(Listed records)

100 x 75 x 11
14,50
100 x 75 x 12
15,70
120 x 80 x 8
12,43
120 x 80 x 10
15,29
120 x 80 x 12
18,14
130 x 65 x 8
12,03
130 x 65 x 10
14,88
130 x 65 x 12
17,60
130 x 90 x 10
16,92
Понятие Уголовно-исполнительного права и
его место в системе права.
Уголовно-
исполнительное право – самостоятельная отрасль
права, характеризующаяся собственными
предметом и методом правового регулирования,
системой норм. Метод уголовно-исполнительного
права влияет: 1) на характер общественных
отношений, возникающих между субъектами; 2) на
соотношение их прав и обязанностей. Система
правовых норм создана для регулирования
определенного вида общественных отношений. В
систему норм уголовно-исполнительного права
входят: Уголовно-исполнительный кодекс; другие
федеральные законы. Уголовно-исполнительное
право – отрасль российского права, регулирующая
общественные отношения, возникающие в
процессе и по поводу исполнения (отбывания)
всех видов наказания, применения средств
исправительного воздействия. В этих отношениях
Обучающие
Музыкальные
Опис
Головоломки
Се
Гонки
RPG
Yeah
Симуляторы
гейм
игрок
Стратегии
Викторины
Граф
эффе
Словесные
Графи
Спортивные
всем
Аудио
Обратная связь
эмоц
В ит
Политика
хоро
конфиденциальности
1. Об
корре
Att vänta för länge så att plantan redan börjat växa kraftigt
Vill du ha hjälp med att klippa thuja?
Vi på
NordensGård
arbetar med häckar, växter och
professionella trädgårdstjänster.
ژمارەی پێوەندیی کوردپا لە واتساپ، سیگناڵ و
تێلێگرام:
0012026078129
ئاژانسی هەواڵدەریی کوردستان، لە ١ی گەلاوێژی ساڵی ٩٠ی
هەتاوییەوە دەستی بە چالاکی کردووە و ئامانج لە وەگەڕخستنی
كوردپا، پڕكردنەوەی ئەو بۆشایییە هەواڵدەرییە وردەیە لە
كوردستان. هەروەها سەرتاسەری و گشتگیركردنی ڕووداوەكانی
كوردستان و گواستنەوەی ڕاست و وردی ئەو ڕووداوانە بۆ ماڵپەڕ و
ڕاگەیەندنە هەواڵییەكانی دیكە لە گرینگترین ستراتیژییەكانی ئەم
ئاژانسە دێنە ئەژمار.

(End Listed records)

Exercise goal -
Count how many lines of the entries contain the word "исполнительное", and respond with that count only.

Answer below -
2